Correct.I see nothing wrong though if i as a taxpayer have to pay to save a bank from bankruptcy, as long as im able to obtain the control of it until it reaches a state where its able to be sold again,to ppl other than the ones that caused the bankruptcy.
But instead of that, what is your beloved troika doing in the case of Greece?The recapitalization money is added to the greek government debt while the greek gvt wont take control of the banks.With that being said i dont see what else is there to discuss.
“In short take away the “lender of last resort” who puts the people on the hook for mistakes of private companies and you will get the same result. ”
Actually the lender of last resort protects depositors.Even if we followed what you advocate,with banksters being responsible for their own losses (which is totally right) depositors should be protected.I dont see whats wrong with that.
“Your joking right? Where did you think all the Greek government debt came from since Greece joined the Euro? Let me answer my own question, the ECB. And look at the mess now.”
First of all there were (are? ) 2 types of debt that comprise the total debt stock.Long Term Debt that was issued when Greece issued the drachma,thus it was denominated in drachma and the remaining debt issued after Greece adopted the euro which obviously was denominated in euros.
The Drachma debt came from the gvt itself.As any government that issues its own fiat currency the gvt added excess reserves to the system in agregate,every time it deficit spent.This was followed by bond issuances so as to drain excess reserves from the system.Thats the use for gvt debt when we are talking about a gvt issuing its own currency.And its never possible for a gvt to default on such debt…except if it chooses to do so for whatever reason (though im not aware of any such case in the past).
When Greece adopted the euro,these bonds were redenominated,in euros.Effectively,all the public debt outstanding that was impossible for Greece to default on,turned to actual debt overnight effectively enabling the possibility of a default.
Now where did the euro debt come from?The ECB?How is it possible for it to come from the ECB when ECB is not allowed to buy gvt debt from the primary market?It simply came from banks who later might have posted some of it to the ecb in exchange for liquidity.But thats how open market operations are conducted all the time and have nothing to do with debt monetisation.Thats just the way that central banks are able to maintain the interbank rate and thus the interest rate target they pick.And even when the crisis hit and the ecb started buying gvt debt,it bought it at market prices.
“And look at the mess now.”
The mess is due to the fact that gvt debt in the eurozone is not risk-free.Thats all.Else, please explain why Japan with 200+% debt to gdp isnt nowhere near close to having the problems Greece does.

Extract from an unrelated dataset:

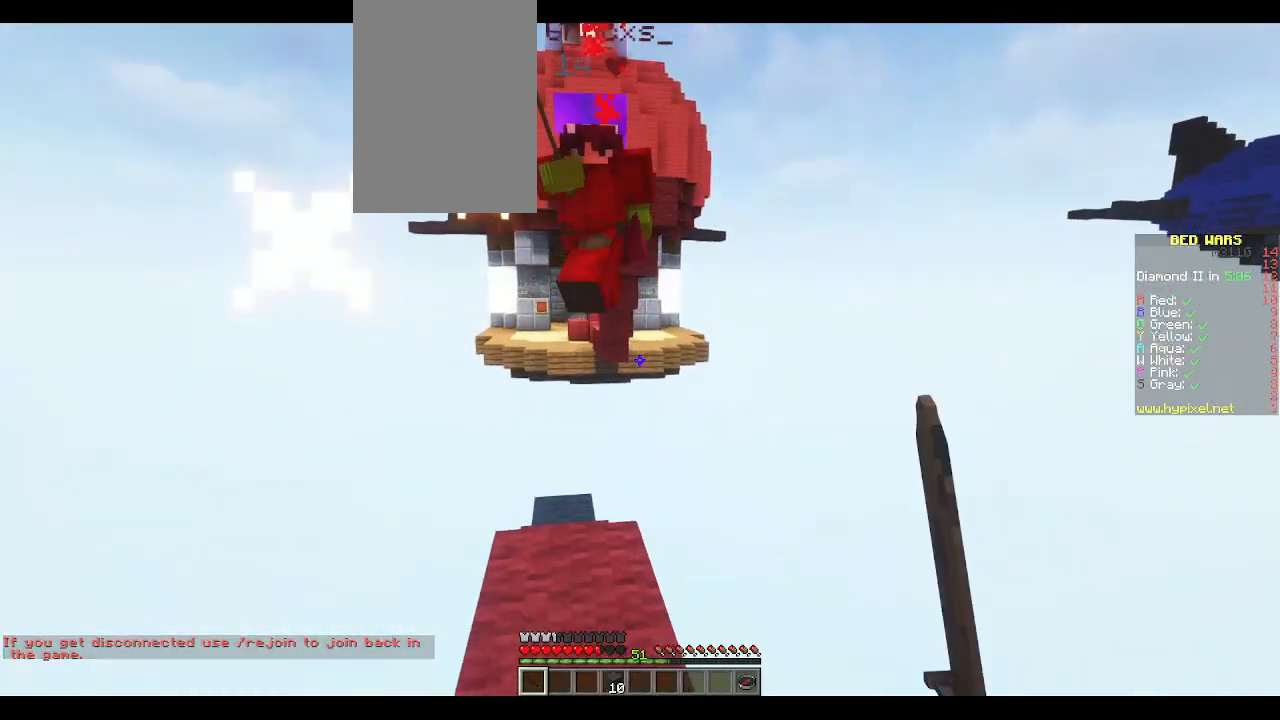
{"keys": ["w"], "mouse": [], "events": [[67, "w", "up"], [167, "w", "down"], [333, "space", "down"], [383, "space", "up"]]}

And please dont start that “Japan has a big part of its debt held by domestic investors” crap because this doesnt explain how Japan is able to maintain such a big debt to gdp ratio without having to default.
“Would it be a good thing if the Greek government could NOT run up debt and then force the people to pay for it?”
If you really want to discuss this please have a look at this first: http://papers.ssrn.com/sol3/papers.cfm?abstract_id=115128
The topic is too detailed to be broken down here, so feel free to have a look and we could discuss later.